= GOAL OF THE EXERCISE =
From the records below, copy out exactly the lines from the one containing "No. 9 Morgane" to the one containing "A two-time Symetra Tour champion, Rohanna", both included. Add nothing else.

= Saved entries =
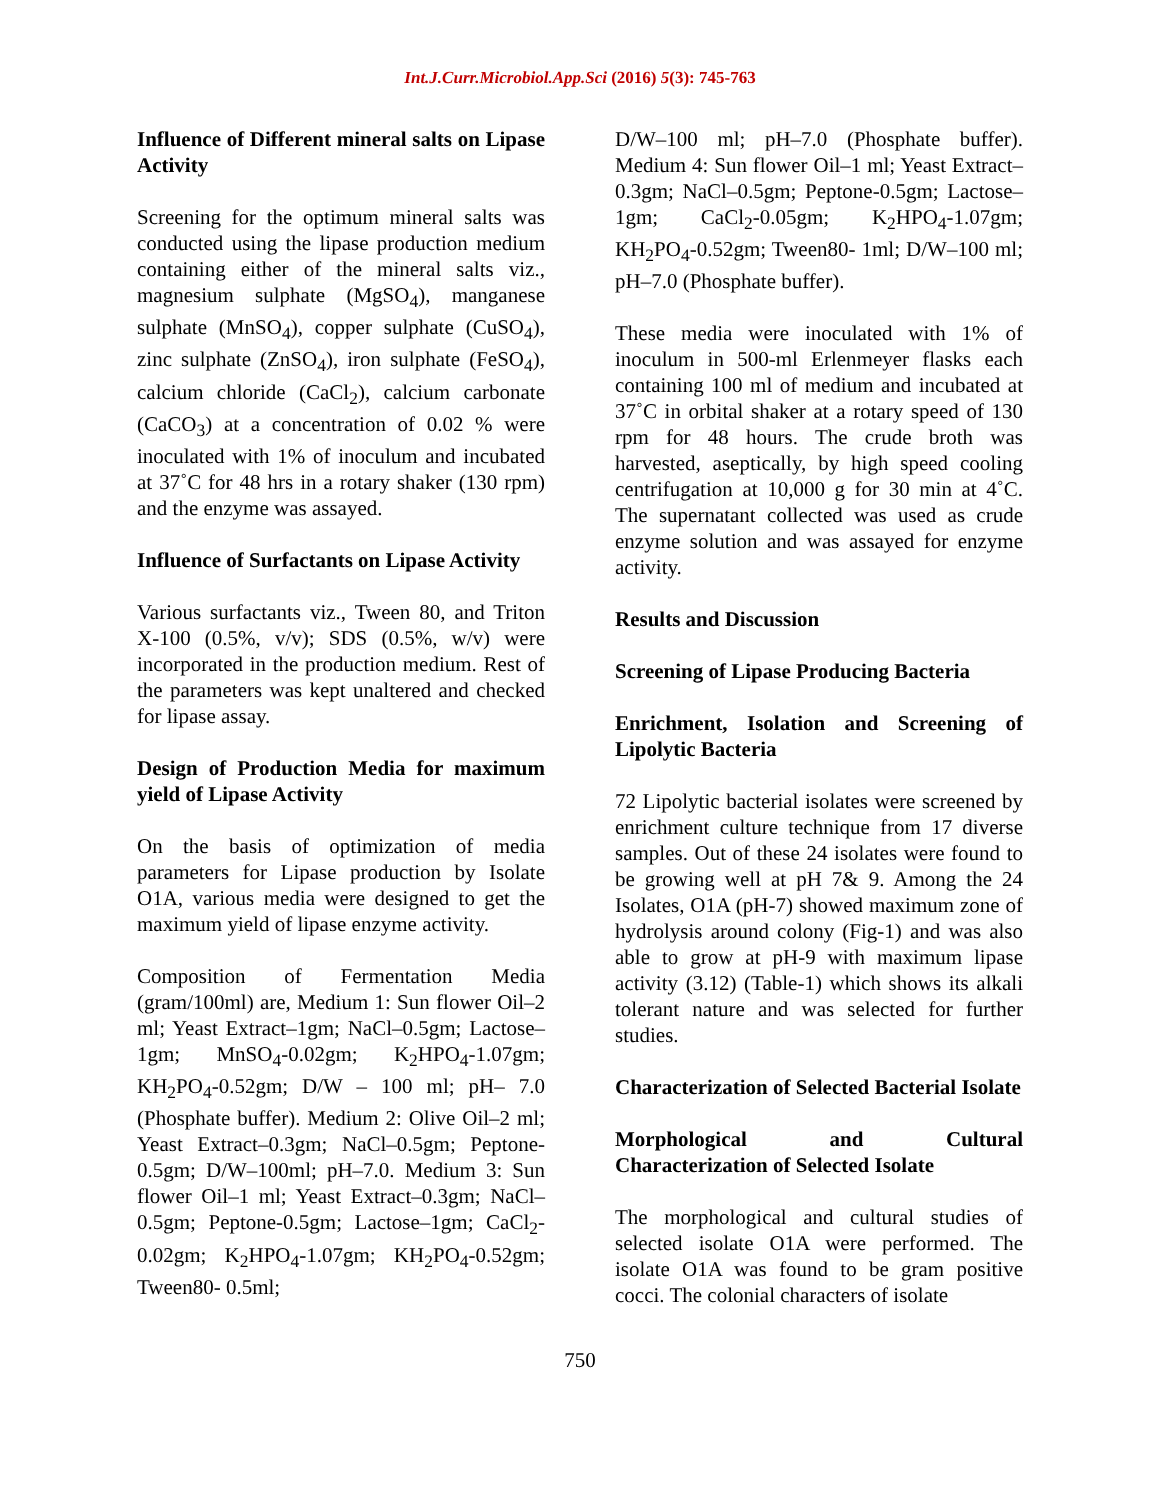Int.J.Curr.Microbiol.App.Sci (2016) 5(3): 745-763
Influence of Different mineral salts on Lipase Activity
Screening for the optimum mineral salts was conducted using the lipase production medium containing either of the mineral salts viz., magnesium sulphate (MgSO<sub>4</sub>), manganese sulphate (MnSO<sub>4</sub>), copper sulphate (CuSO<sub>4</sub>), zinc sulphate (ZnSO<sub>4</sub>), iron sulphate (FeSO<sub>4</sub>), calcium chloride (CaCl<sub>2</sub>), calcium carbonate (CaCO<sub>3</sub>) at a concentration of 0.02 % were inoculated with 1% of inoculum and incubated at 37˚C for 48 hrs in a rotary shaker (130 rpm) and the enzyme was assayed.
Influence of Surfactants on Lipase Activity
Various surfactants viz., Tween 80, and Triton X-100 (0.5%, v/v); SDS (0.5%, w/v) were incorporated in the production medium. Rest of the parameters was kept unaltered and checked for lipase assay.
Design of Production Media for maximum yield of Lipase Activity
On the basis of optimization of media parameters for Lipase production by Isolate O1A, various media were designed to get the maximum yield of lipase enzyme activity.
Composition of Fermentation Media (gram/100ml) are, Medium 1: Sun flower Oil–2 ml; Yeast Extract–1gm; NaCl–0.5gm; Lactose–1gm; MnSO<sub>4</sub>-0.02gm; K<sub>2</sub>HPO<sub>4</sub>-1.07gm; KH<sub>2</sub>PO<sub>4</sub>-0.52gm; D/W – 100 ml; pH– 7.0 (Phosphate buffer). Medium 2: Olive Oil–2 ml; Yeast Extract–0.3gm; NaCl–0.5gm; Peptone-0.5gm; D/W–100ml; pH–7.0. Medium 3: Sun flower Oil–1 ml; Yeast Extract–0.3gm; NaCl–0.5gm; Peptone-0.5gm; Lactose–1gm; CaCl<sub>2</sub>-0.02gm; K<sub>2</sub>HPO<sub>4</sub>-1.07gm; KH<sub>2</sub>PO<sub>4</sub>-0.52gm; Tween80- 0.5ml;
D/W–100 ml; pH–7.0 (Phosphate buffer). Medium 4: Sun flower Oil–1 ml; Yeast Extract–0.3gm; NaCl–0.5gm; Peptone-0.5gm; Lactose–1gm; CaCl<sub>2</sub>-0.05gm; K<sub>2</sub>HPO<sub>4</sub>-1.07gm; KH<sub>2</sub>PO<sub>4</sub>-0.52gm; Tween80- 1ml; D/W–100 ml; pH–7.0 (Phosphate buffer).
These media were inoculated with 1% of inoculum in 500-ml Erlenmeyer flasks each containing 100 ml of medium and incubated at 37˚C in orbital shaker at a rotary speed of 130 rpm for 48 hours. The crude broth was harvested, aseptically, by high speed cooling centrifugation at 10,000 g for 30 min at 4˚C. The supernatant collected was used as crude enzyme solution and was assayed for enzyme activity.
Results and Discussion
Screening of Lipase Producing Bacteria
Enrichment, Isolation and Screening of Lipolytic Bacteria
72 Lipolytic bacterial isolates were screened by enrichment culture technique from 17 diverse samples. Out of these 24 isolates were found to be growing well at pH 7& 9. Among the 24 Isolates, O1A (pH-7) showed maximum zone of hydrolysis around colony (Fig-1) and was also able to grow at pH-9 with maximum lipase activity (3.12) (Table-1) which shows its alkali tolerant nature and was selected for further studies.
Characterization of Selected Bacterial Isolate
Morphological and Cultural Characterization of Selected Isolate
The morphological and cultural studies of selected isolate O1A were performed. The isolate O1A was found to be gram positive cocci. The colonial characters of isolate
750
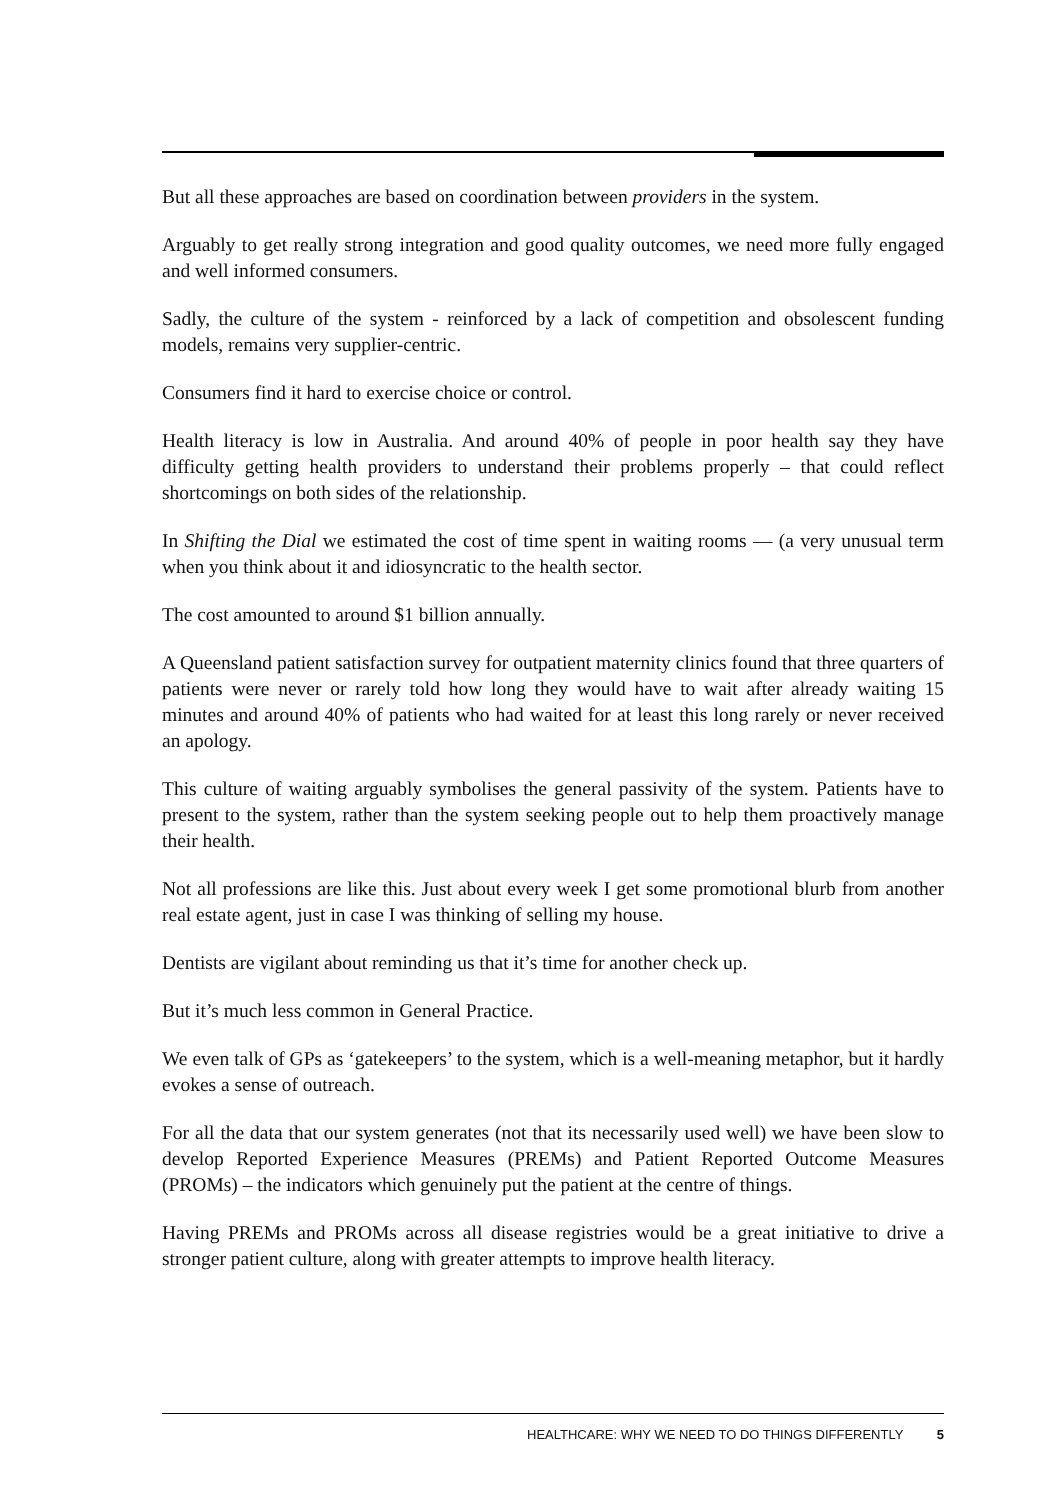But all these approaches are based on coordination between providers in the system.
Arguably to get really strong integration and good quality outcomes, we need more fully engaged and well informed consumers.
Sadly, the culture of the system - reinforced by a lack of competition and obsolescent funding models, remains very supplier-centric.
Consumers find it hard to exercise choice or control.
Health literacy is low in Australia. And around 40% of people in poor health say they have difficulty getting health providers to understand their problems properly – that could reflect shortcomings on both sides of the relationship.
In Shifting the Dial we estimated the cost of time spent in waiting rooms — (a very unusual term when you think about it and idiosyncratic to the health sector.
The cost amounted to around $1 billion annually.
A Queensland patient satisfaction survey for outpatient maternity clinics found that three quarters of patients were never or rarely told how long they would have to wait after already waiting 15 minutes and around 40% of patients who had waited for at least this long rarely or never received an apology.
This culture of waiting arguably symbolises the general passivity of the system. Patients have to present to the system, rather than the system seeking people out to help them proactively manage their health.
Not all professions are like this. Just about every week I get some promotional blurb from another real estate agent, just in case I was thinking of selling my house.
Dentists are vigilant about reminding us that it’s time for another check up.
But it’s much less common in General Practice.
We even talk of GPs as ‘gatekeepers’ to the system, which is a well-meaning metaphor, but it hardly evokes a sense of outreach.
For all the data that our system generates (not that its necessarily used well) we have been slow to develop Reported Experience Measures (PREMs) and Patient Reported Outcome Measures (PROMs) – the indicators which genuinely put the patient at the centre of things.
Having PREMs and PROMs across all disease registries would be a great initiative to drive a stronger patient culture, along with greater attempts to improve health literacy.
HEALTHCARE: WHY WE NEED TO DO THINGS DIFFERENTLY 5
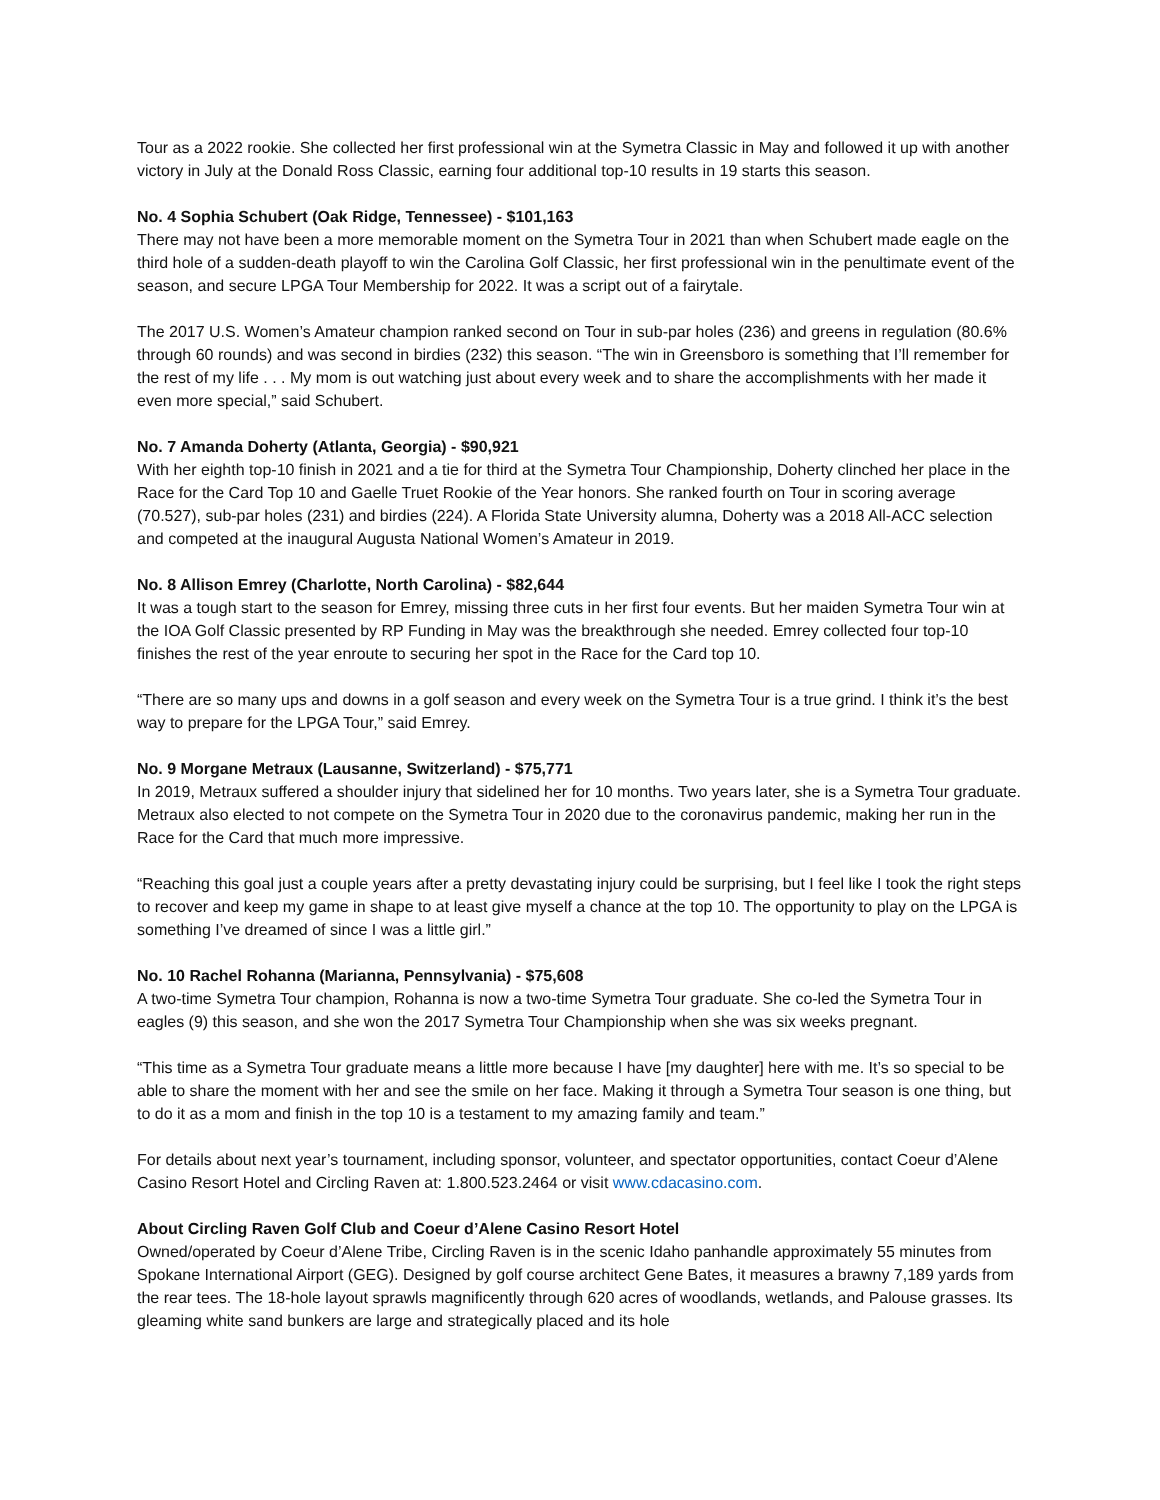Tour as a 2022 rookie. She collected her first professional win at the Symetra Classic in May and followed it up with another victory in July at the Donald Ross Classic, earning four additional top-10 results in 19 starts this season.
No. 4 Sophia Schubert (Oak Ridge, Tennessee) - $101,163
There may not have been a more memorable moment on the Symetra Tour in 2021 than when Schubert made eagle on the third hole of a sudden-death playoff to win the Carolina Golf Classic, her first professional win in the penultimate event of the season, and secure LPGA Tour Membership for 2022. It was a script out of a fairytale.
The 2017 U.S. Women’s Amateur champion ranked second on Tour in sub-par holes (236) and greens in regulation (80.6% through 60 rounds) and was second in birdies (232) this season. “The win in Greensboro is something that I’ll remember for the rest of my life . . . My mom is out watching just about every week and to share the accomplishments with her made it even more special,” said Schubert.
No. 7 Amanda Doherty (Atlanta, Georgia) - $90,921
With her eighth top-10 finish in 2021 and a tie for third at the Symetra Tour Championship, Doherty clinched her place in the Race for the Card Top 10 and Gaelle Truet Rookie of the Year honors. She ranked fourth on Tour in scoring average (70.527), sub-par holes (231) and birdies (224). A Florida State University alumna, Doherty was a 2018 All-ACC selection and competed at the inaugural Augusta National Women’s Amateur in 2019.
No. 8 Allison Emrey (Charlotte, North Carolina) - $82,644
It was a tough start to the season for Emrey, missing three cuts in her first four events. But her maiden Symetra Tour win at the IOA Golf Classic presented by RP Funding in May was the breakthrough she needed. Emrey collected four top-10 finishes the rest of the year enroute to securing her spot in the Race for the Card top 10.
“There are so many ups and downs in a golf season and every week on the Symetra Tour is a true grind. I think it’s the best way to prepare for the LPGA Tour,” said Emrey.
No. 9 Morgane Metraux (Lausanne, Switzerland) - $75,771
In 2019, Metraux suffered a shoulder injury that sidelined her for 10 months. Two years later, she is a Symetra Tour graduate. Metraux also elected to not compete on the Symetra Tour in 2020 due to the coronavirus pandemic, making her run in the Race for the Card that much more impressive.
“Reaching this goal just a couple years after a pretty devastating injury could be surprising, but I feel like I took the right steps to recover and keep my game in shape to at least give myself a chance at the top 10. The opportunity to play on the LPGA is something I’ve dreamed of since I was a little girl.”
No. 10 Rachel Rohanna (Marianna, Pennsylvania) - $75,608
A two-time Symetra Tour champion, Rohanna is now a two-time Symetra Tour graduate. She co-led the Symetra Tour in eagles (9) this season, and she won the 2017 Symetra Tour Championship when she was six weeks pregnant.
“This time as a Symetra Tour graduate means a little more because I have [my daughter] here with me. It’s so special to be able to share the moment with her and see the smile on her face. Making it through a Symetra Tour season is one thing, but to do it as a mom and finish in the top 10 is a testament to my amazing family and team.”
For details about next year’s tournament, including sponsor, volunteer, and spectator opportunities, contact Coeur d’Alene Casino Resort Hotel and Circling Raven at: 1.800.523.2464 or visit www.cdacasino.com.
About Circling Raven Golf Club and Coeur d’Alene Casino Resort Hotel
Owned/operated by Coeur d’Alene Tribe, Circling Raven is in the scenic Idaho panhandle approximately 55 minutes from Spokane International Airport (GEG). Designed by golf course architect Gene Bates, it measures a brawny 7,189 yards from the rear tees. The 18-hole layout sprawls magnificently through 620 acres of woodlands, wetlands, and Palouse grasses. Its gleaming white sand bunkers are large and strategically placed and its hole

= TASK ANSWER =
No. 9 Morgane Metraux (Lausanne, Switzerland) - $75,771
In 2019, Metraux suffered a shoulder injury that sidelined her for 10 months. Two years later, she is a Symetra Tour graduate. Metraux also elected to not compete on the Symetra Tour in 2020 due to the coronavirus pandemic, making her run in the Race for the Card that much more impressive.
“Reaching this goal just a couple years after a pretty devastating injury could be surprising, but I feel like I took the right steps to recover and keep my game in shape to at least give myself a chance at the top 10. The opportunity to play on the LPGA is something I’ve dreamed of since I was a little girl.”
No. 10 Rachel Rohanna (Marianna, Pennsylvania) - $75,608
A two-time Symetra Tour champion, Rohanna is now a two-time Symetra Tour graduate. She co-led the Symetra Tour in eagles (9) this season, and she won the 2017 Symetra Tour Championship when she was six weeks pregnant.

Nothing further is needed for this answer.